Procuração outorgando Bráulio de Castro sobre as
composições da dupla em São Paulo 
Desse modo, na incessante luta para transpor aquilo que o professor norte-americano John Rawls classificaria como véu da ignorância (pois de fato existe uma espécie de barreira contra o uso de interesses parciais na determinação dos princípios da justiça), Bráulio e Fátima de Castro lutam para que o nome de Inaldo não amargue o limbo do esquecimento. No entanto, para modificar essa triste realidade, faz-se necessário mais que o compromisso com a história da música pernambucana como tem atestado o casal, uma vez soma-se inúmeras tentativas para viabilizar um projeto fonográfico afim de prestar uma justa homenagem a este relevante autor em forma de disco.
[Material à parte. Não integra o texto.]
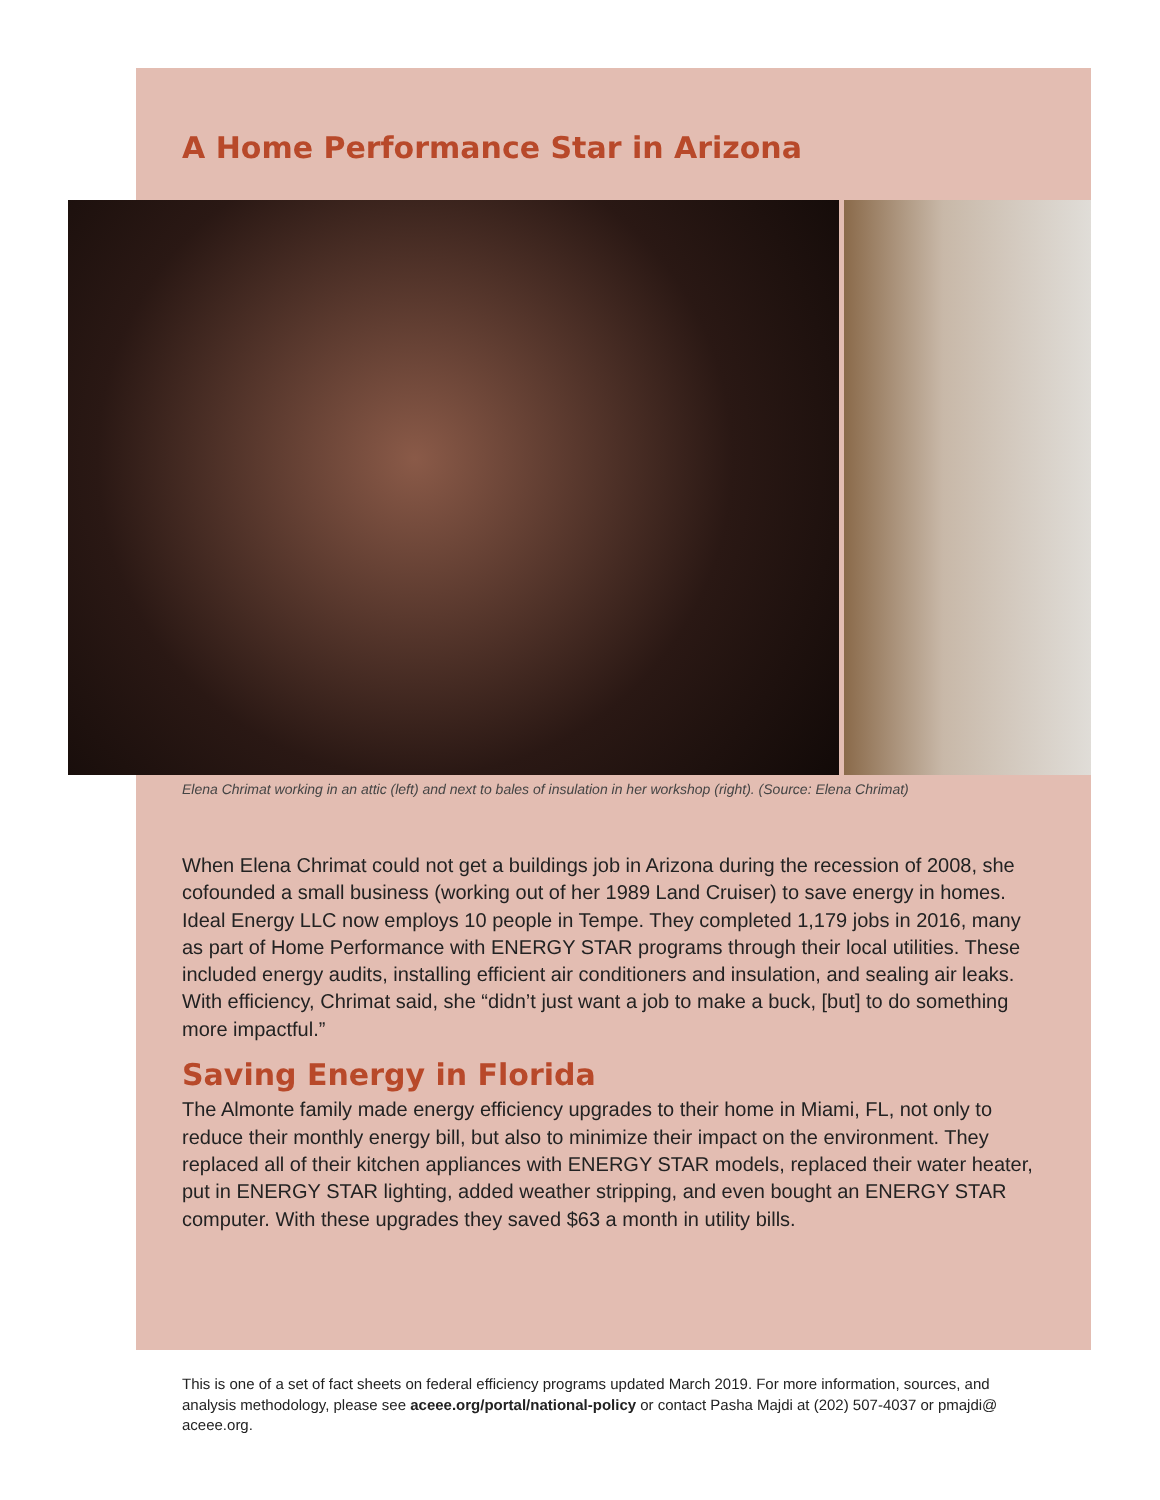A Home Performance Star in Arizona
Elena Chrimat working in an attic (left) and next to bales of insulation in her workshop (right). (Source: Elena Chrimat)
When Elena Chrimat could not get a buildings job in Arizona during the recession of 2008, she cofounded a small business (working out of her 1989 Land Cruiser) to save energy in homes. Ideal Energy LLC now employs 10 people in Tempe. They completed 1,179 jobs in 2016, many as part of Home Performance with ENERGY STAR programs through their local utilities. These included energy audits, installing efficient air conditioners and insulation, and sealing air leaks. With efficiency, Chrimat said, she “didn’t just want a job to make a buck, [but] to do something more impactful.”
Saving Energy in Florida
The Almonte family made energy efficiency upgrades to their home in Miami, FL, not only to reduce their monthly energy bill, but also to minimize their impact on the environment. They replaced all of their kitchen appliances with ENERGY STAR models, replaced their water heater, put in ENERGY STAR lighting, added weather stripping, and even bought an ENERGY STAR computer. With these upgrades they saved $63 a month in utility bills.
This is one of a set of fact sheets on federal efficiency programs updated March 2019. For more information, sources, and analysis methodology, please see aceee.org/portal/national-policy or contact Pasha Majdi at (202) 507-4037 or pmajdi@ aceee.org.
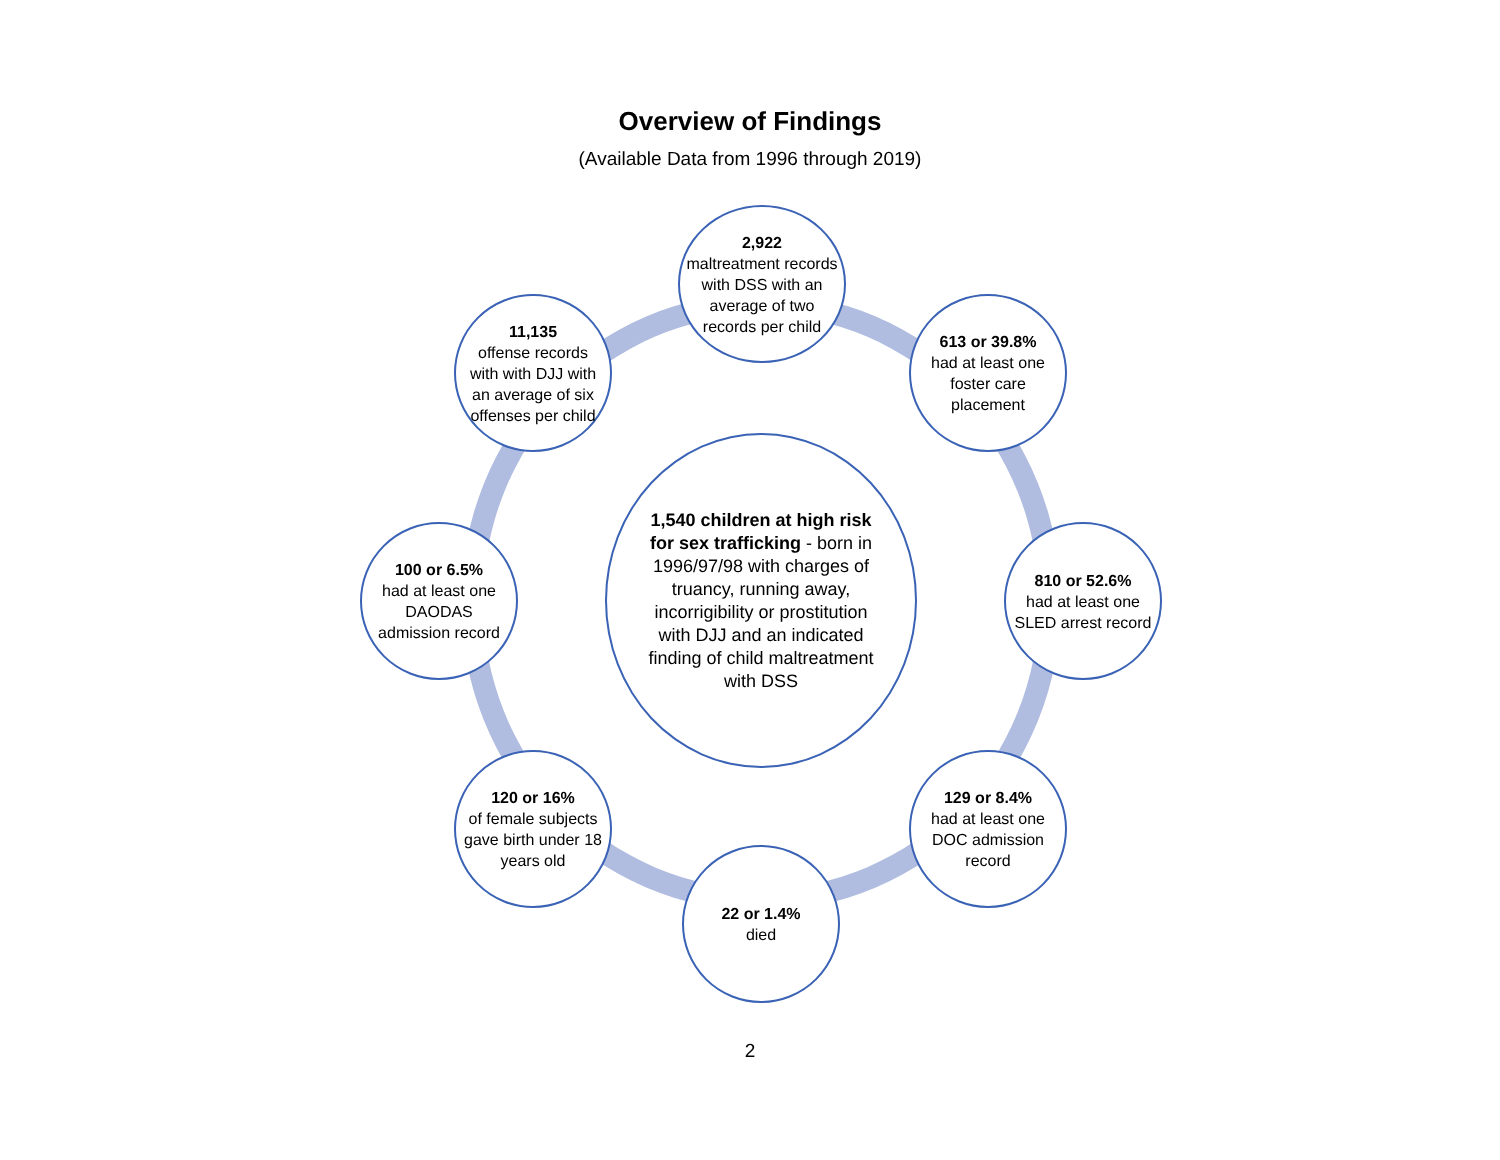Overview of Findings
(Available Data from 1996 through 2019)
2,922
maltreatment records with DSS with an average of two records per child
613 or 39.8%
had at least one foster care placement
810 or 52.6%
had at least one SLED arrest record
129 or 8.4%
had at least one DOC admission record
22 or 1.4%
died
120 or 16%
of female subjects gave birth under 18 years old
100 or 6.5%
had at least one DAODAS admission record
11,135
offense records with with DJJ with an average of six offenses per child
1,540 children at high risk for sex trafficking - born in 1996/97/98 with charges of truancy, running away, incorrigibility or prostitution with DJJ and an indicated finding of child maltreatment with DSS
2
A ideia é registrar um tributo onde constará canções inéditas e regravações a partir das vozes de cantores da nova geração assim como também cantores contemporâneos do homenageado a exemplo de Expedito Baracho (que falecido recentemente não teve tempo de participar desta pretensa homenagem). No entanto, para que este e tantos outros projetos a favor da história cultural do nosso país possa vir a existir, faz-se necessário suplantar os entraves burocráticos existentes que, somados à própria falta de compromisso, acaba por negar às novas gerações a possibilidade de conhecimento de nomes que deixaram as suas respectivas contribuições para a nossa cultura, que já conta com um retrospecto desvantajoso nos últimos anos (basta levarmos em consideração que sob o pretexto de contenção de despesas, o Ministério da Cultura terá este ano um orçamento menor em relação a 2014). Desse modo acaba-se tornando-se "fácil" usar das mais distintas e absurdas alegações o sonho de apresentar nomes como o de Vilarin para as novas gerações. Para que se mude esse contexto, faz-se necessário uma reestruturação para além do burocrático. É preciso uma mudança que abarque a intelectualidade daqueles que respondem pela cultura. É preciso que, em detrimento a interesses pessoais, seja deixado de lado a prática meramente panis et circenses em pró de um compromisso maior com aqueles que de fato contribuíram de modo relevante com a sua cultura. A discrição tão em voga enquanto Vilarin esteve vivo não pode tornar-se sinônimo de esquecimento. É preciso, acima de tudo, valorização e reconhecimento, práticas pouco comuns com quem faz cultura em um país que por vezes chega a dar margem para questionamentos como este que batiza esta matéria.